*** Material for this exercise

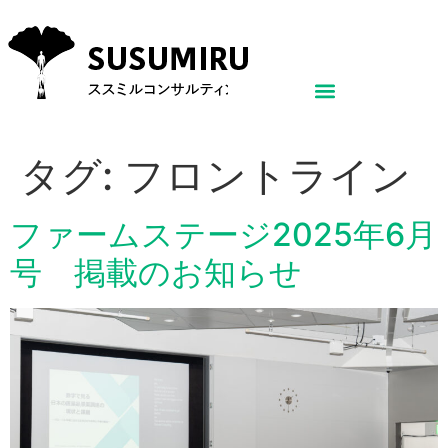
タグ:
フロントライン
ファームステージ2025年6月
号 掲載のお知らせ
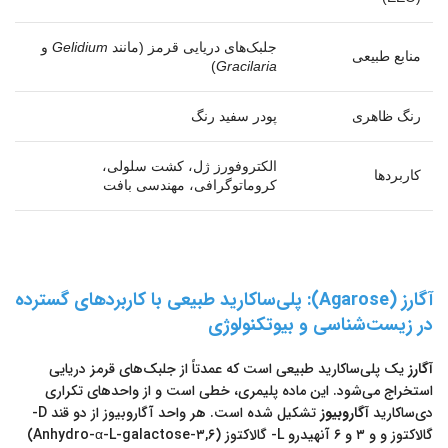
جلبک‌های دریایی قرمز (مانند
Gelidium
و
منابع طبیعی
)
Gracilaria
رنگ ظاهری
پودر سفید رنگ
الکتروفورز ژل، کشت سلولی،
کاربردها
کروماتوگرافی، مهندسی بافت
آگارز (Agarose): پلی‌ساکارید طبیعی با کاربردهای گسترده
در زیست‌شناسی و بیوتکنولوژی
آگارز
یک پلی‌ساکارید طبیعی است که عمدتاً از جلبک‌های قرمز دریایی
استخراج می‌شود. این ماده پلیمری، خطی است و از واحدهای تکراری
دی‌ساکارید
آگاروبیوز
تشکیل شده است. هر واحد آگاروبیوز از دو قند D-
گالاکتوز و و ۳ و ۶ آنهیدرو L- گالاکتوز (۳,۶-Anhydro-α-L-galactose)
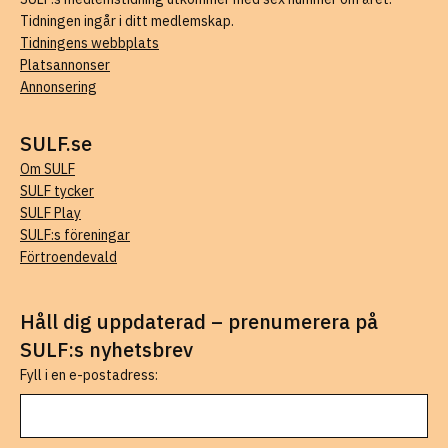
Tidningen ingår i ditt medlemskap.
Tidningens webbplats
Platsannonser
Annonsering
SULF.se
Om SULF
SULF tycker
SULF Play
SULF:s föreningar
Förtroendevald
Håll dig uppdaterad – prenumerera på
SULF:s nyhetsbrev
Fyll i en e-postadress:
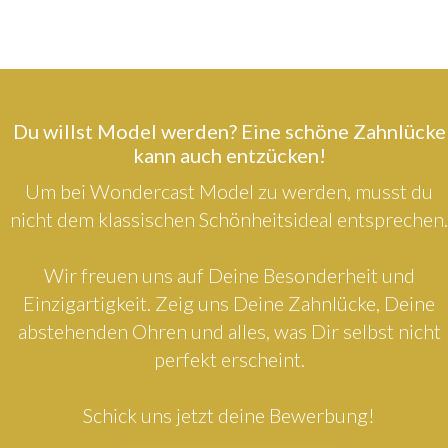
Du willst Model werden? Eine schöne Zahnlücke
kann auch entzücken!
Um bei Wondercast Model zu werden, musst du
nicht dem klassischen Schönheitsideal entsprechen.
Wir freuen uns auf Deine Besonderheit und
Einzigartigkeit. Zeig uns Deine Zahnlücke, Deine
abstehenden Ohren und alles, was Dir selbst nicht
perfekt erscheint.
Schick uns jetzt deine Bewerbung!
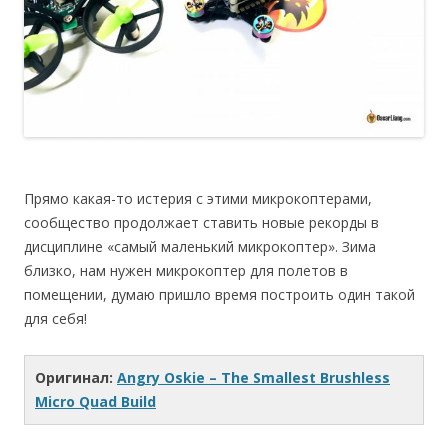
Прямо какая-то истерия с этими микрокоптерами,
сообщество продолжает ставить новые рекорды в
дисциплине «самый маленький микрокоптер». Зима
близко, нам нужен микрокоптер для полетов в
помещении, думаю пришло время построить один такой
для себя!
Оригинал:
Angry Oskie – The Smallest Brushless
Micro Quad Build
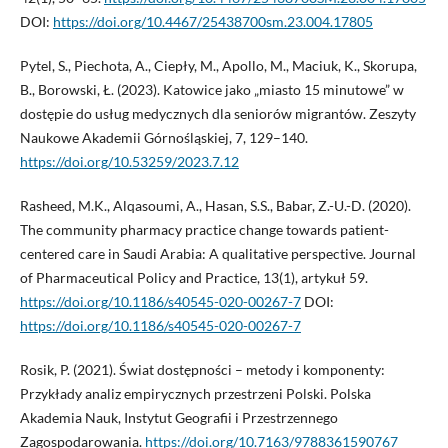
DOI:
https://doi.org/10.4467/25438700sm.23.004.17805
Pytel, S., Piechota, A., Ciepły, M., Apollo, M., Maciuk, K., Skorupa,
B., Borowski, Ł. (2023). Katowice jako „miasto 15 minutowe” w
dostępie do usług medycznych dla seniorów migrantów. Zeszyty
Naukowe Akademii Górnośląskiej, 7, 129–140.
https://doi.org/10.53259/2023.7.12
Rasheed, M.K., Alqasoumi, A., Hasan, S.S., Babar, Z.-U.-D. (2020).
The community pharmacy practice change towards patient-
centered care in Saudi Arabia: A qualitative perspective. Journal
of Pharmaceutical Policy and Practice, 13(1), artykuł 59.
https://doi.org/10.1186/s40545-020-00267-7
DOI:
https://doi.org/10.1186/s40545-020-00267-7
Rosik, P. (2021). Świat dostępności – metody i komponenty:
Przykłady analiz empirycznych przestrzeni Polski. Polska
Akademia Nauk, Instytut Geografii i Przestrzennego
Zagospodarowania.
https://doi.org/10.7163/9788361590767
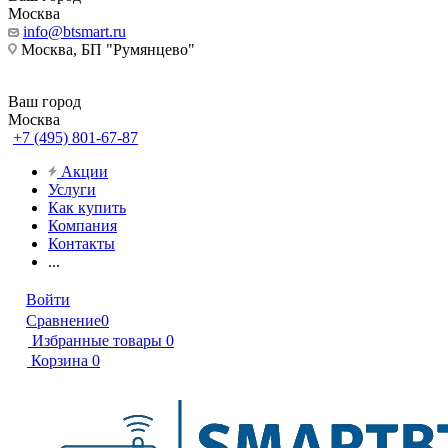
Москва
info@btsmart.ru
Москва, БП "Румянцево"
Ваш город
Москва
+7 (495) 801-67-87
Акции
Услуги
Как купить
Компания
Контакты
...
Войти
Сравнение
0
Избранные товары
0
Корзина
0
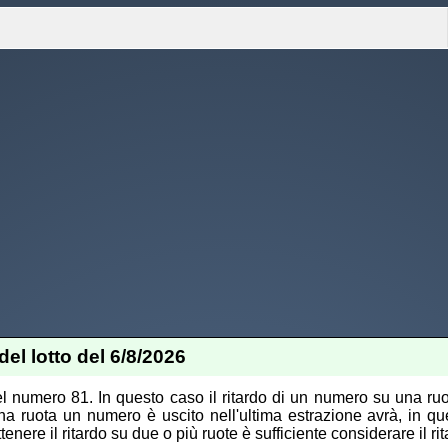
del lotto del 6/8/2026
 del numero 81. In questo caso il ritardo di un numero su una ru
na ruota un numero è uscito nell'ultima estrazione avrà, in quel
enere il ritardo su due o più ruote è sufficiente considerare il rit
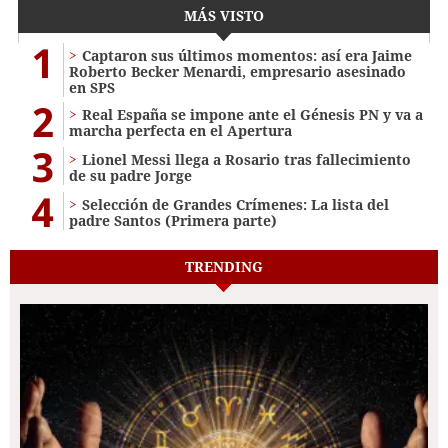
MÁS VISTO
1
Captaron sus últimos momentos: así era Jaime
Roberto Becker Menardi​​​, empresario asesinado
en SPS
2
Real España se impone ante el Génesis PN y va a
marcha perfecta en el Apertura
3
Lionel Messi llega a Rosario tras fallecimiento
de su padre Jorge
4
Selección de Grandes Crímenes: La lista del
padre Santos (Primera parte)
TRENDING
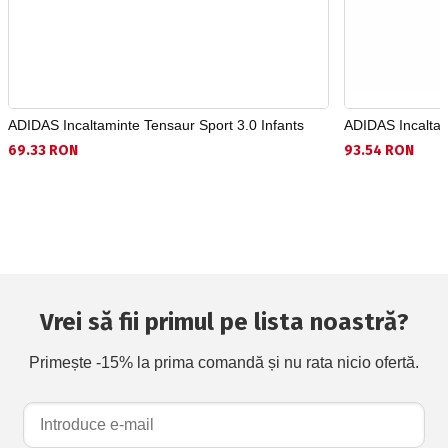
ADIDAS Incaltaminte Tensaur Sport 3.0 Infants
ADIDAS Incaltam
69.33 RON
93.54 RON
Vrei să fii primul pe lista noastră?
Primește -15% la prima comandă și nu rata nicio ofertă.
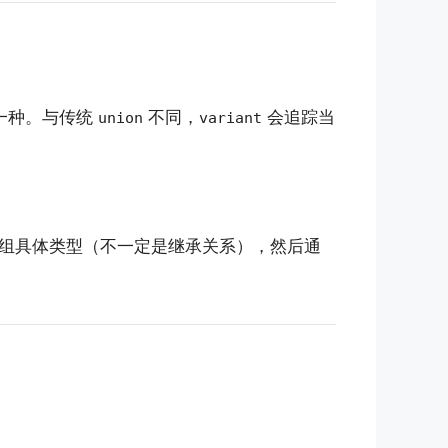
一种。与传统
不同，
会追踪当
union
variant
组具体类型（不一定是继承关系），然后通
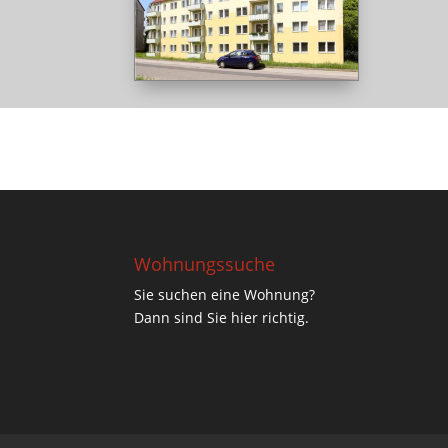
Wohnungssuche
Sie suchen eine Wohnung?
Dann sind Sie hier richtig.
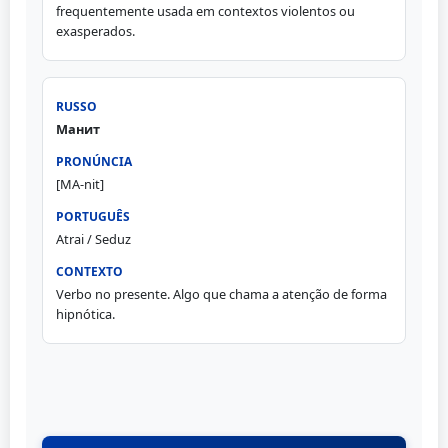
frequentemente usada em contextos violentos ou
exasperados.
Манит
[MA-nit]
Atrai / Seduz
Verbo no presente. Algo que chama a atenção de forma
hipnótica.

******

[Job]:
Transcribe the text that accompanies each of the records above word for word, and leave the pictures out of your answer.

[Answer box]:
タグ:
フロントライン
ファームステージ2025年6月
号 掲載のお知らせ
جلبک‌های دریایی قرمز (مانند
Gelidium
و
منابع طبیعی
)
Gracilaria
رنگ ظاهری
پودر سفید رنگ
الکتروفورز ژل، کشت سلولی،
کاربردها
کروماتوگرافی، مهندسی بافت
آگارز (Agarose): پلی‌ساکارید طبیعی با کاربردهای گسترده
در زیست‌شناسی و بیوتکنولوژی
آگارز
یک پلی‌ساکارید طبیعی است که عمدتاً از جلبک‌های قرمز دریایی
استخراج می‌شود. این ماده پلیمری، خطی است و از واحدهای تکراری
دی‌ساکارید
آگاروبیوز
تشکیل شده است. هر واحد آگاروبیوز از دو قند D-
گالاکتوز و و ۳ و ۶ آنهیدرو L- گالاکتوز (۳,۶-Anhydro-α-L-galactose)
Tidningen ingår i ditt medlemskap.
Tidningens webbplats
Platsannonser
Annonsering
SULF.se
Om SULF
SULF tycker
SULF Play
SULF:s föreningar
Förtroendevald
Håll dig uppdaterad – prenumerera på
SULF:s nyhetsbrev
Fyll i en e-postadress:
Du willst Model werden? Eine schöne Zahnlücke
kann auch entzücken!
Um bei Wondercast Model zu werden, musst du
nicht dem klassischen Schönheitsideal entsprechen.
Wir freuen uns auf Deine Besonderheit und
Einzigartigkeit. Zeig uns Deine Zahnlücke, Deine
abstehenden Ohren und alles, was Dir selbst nicht
perfekt erscheint.
Schick uns jetzt deine Bewerbung!
Прямо какая-то истерия с этими микрокоптерами,
сообщество продолжает ставить новые рекорды в
дисциплине «самый маленький микрокоптер». Зима
близко, нам нужен микрокоптер для полетов в
помещении, думаю пришло время построить один такой
для себя!
Оригинал:
Angry Oskie – The Smallest Brushless
Micro Quad Build
DOI:
https://doi.org/10.4467/25438700sm.23.004.17805
Pytel, S., Piechota, A., Ciepły, M., Apollo, M., Maciuk, K., Skorupa,
B., Borowski, Ł. (2023). Katowice jako „miasto 15 minutowe” w
dostępie do usług medycznych dla seniorów migrantów. Zeszyty
Naukowe Akademii Górnośląskiej, 7, 129–140.
https://doi.org/10.53259/2023.7.12
Rasheed, M.K., Alqasoumi, A., Hasan, S.S., Babar, Z.-U.-D. (2020).
The community pharmacy practice change towards patient-
centered care in Saudi Arabia: A qualitative perspective. Journal
of Pharmaceutical Policy and Practice, 13(1), artykuł 59.
https://doi.org/10.1186/s40545-020-00267-7
DOI:
https://doi.org/10.1186/s40545-020-00267-7
Rosik, P. (2021). Świat dostępności – metody i komponenty:
Przykłady analiz empirycznych przestrzeni Polski. Polska
Akademia Nauk, Instytut Geografii i Przestrzennego
Zagospodarowania.
https://doi.org/10.7163/9788361590767
Москва
info@btsmart.ru
Москва, БП "Румянцево"
Ваш город
Москва
+7 (495) 801-67-87
Акции
Услуги
Как купить
Компания
Контакты
...
Войти
Сравнение
0
Избранные товары
0
Корзина
0
del lotto del 6/8/2026
 del numero 81. In questo caso il ritardo di un numero su una ru
na ruota un numero è uscito nell'ultima estrazione avrà, in quel
enere il ritardo su due o più ruote è sufficiente considerare il rit
MÁS VISTO
1
Captaron sus últimos momentos: así era Jaime
Roberto Becker Menardi​​​, empresario asesinado
en SPS
2
Real España se impone ante el Génesis PN y va a
marcha perfecta en el Apertura
3
Lionel Messi llega a Rosario tras fallecimiento
de su padre Jorge
4
Selección de Grandes Crímenes: La lista del
padre Santos (Primera parte)
TRENDING
ADIDAS Incaltaminte Tensaur Sport 3.0 Infants
ADIDAS Incaltam
69.33 RON
93.54 RON
Vrei să fii primul pe lista noastră?
Primește -15% la prima comandă și nu rata nicio ofertă.
一种。与传统
不同，
会追踪当
union
variant
组具体类型（不一定是继承关系），然后通
Wohnungssuche
Sie suchen eine Wohnung?
Dann sind Sie hier richtig.
frequentemente usada em contextos violentos ou
exasperados.
Манит
[MA-nit]
Atrai / Seduz
Verbo no presente. Algo que chama a atenção de forma
hipnótica.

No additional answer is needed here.